Categories: M. W. Bassford, MeditationsOnce we become Christians, most of us quickly realize that we are never going to perfectly follow God’s commandments. Despite all the spiritual artillery we bring to bear, our hearts and our lives stubbornly remain flawed. In a word, godliness is hard!
Because it is so difficult, many Christians choose to embark on a less painful course of action: perfecting others. All of us know the temptation to sympathize with our own sins while extending no compassion to our struggling brother. Our own spiritual battles are complicated, but the solutions to their problems are clear. “If only they would. . .” we sigh. Sometimes, we feel sufficiently enlightened to take them aside and explain, “If only you would. . .”

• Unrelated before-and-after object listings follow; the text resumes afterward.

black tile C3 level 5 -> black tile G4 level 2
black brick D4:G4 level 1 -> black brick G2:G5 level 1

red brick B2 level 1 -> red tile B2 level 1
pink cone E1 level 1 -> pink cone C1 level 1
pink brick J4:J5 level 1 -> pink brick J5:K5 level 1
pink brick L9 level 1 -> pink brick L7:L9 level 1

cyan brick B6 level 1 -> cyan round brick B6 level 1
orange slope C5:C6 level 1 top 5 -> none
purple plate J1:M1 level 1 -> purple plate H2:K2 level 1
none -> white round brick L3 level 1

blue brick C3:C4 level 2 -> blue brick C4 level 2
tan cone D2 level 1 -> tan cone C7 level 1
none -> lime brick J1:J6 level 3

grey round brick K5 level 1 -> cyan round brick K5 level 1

However, before we decide to get in touch with our inner Aquila and Priscilla, we need to make sure of two things: that we have engaged in the necessary business of beam removal and that the problem we are critiquing is actually a problem. We are called to compassion not only for the spiritual weakness of our brethren, but for their earthly problems too. We should not mistake the latter for the former.
In particular, we should acknowledge the hurdles encountered by parents of children with special needs. Parenting by itself is difficult enough, even when both parents are there and married to each other, even when plenty of extended family is around to help. When one of those supports is removed, the difficulty level ratchets up.
The same is true, and even more so, when a child faces physical, cognitive, or emotional challenges. Perhaps the child is medically fragile, so that half the calendar is filled with doctor’s appointments and hospital visits. Perhaps they have behavioral struggles, so that they require closer or even constant parental supervision (as a foster parent, I went down that road a little bit myself).
I’m sure that this list could be extended greatly, but one thing is certain. The continuing demands of caring for a special-needs child place a tremendous burden on parents. 24 hours a day, 7 days a week, you’re rarely to never “off”.
It’s the difference between buying something outright and agreeing to a monthly fee. Compared to $500 up front, that $50 on the credit-card statement doesn’t look like much, but as the months and years flow on, it adds up to a considerable amount of money. Because of the continual drain of resources, special-needs parents are operating at half efficiency (or worse) all the time.
Sad to say, when too many brethren encounter such parents, they react by becoming judgmental. They don’t appreciate the 7/8 of the iceberg that they don’t see. Instead, they react with scorn to the 1/8 that they do see: the six-year-old who still makes a scene in church every Sunday, the mom whose name never appears on the sign-up sheets to feed the visiting preacher or take meals to shut-ins. Clearly, all those parents need is a good talking-to, and they’ll shape right up!
No, actually. What they need is our understanding, not its lack. This is not to say that all special-needs parents are perfect and that none of them have room to improve. However, before we designate ourselves the official improver, we need to understand the situation we’re trying to improve.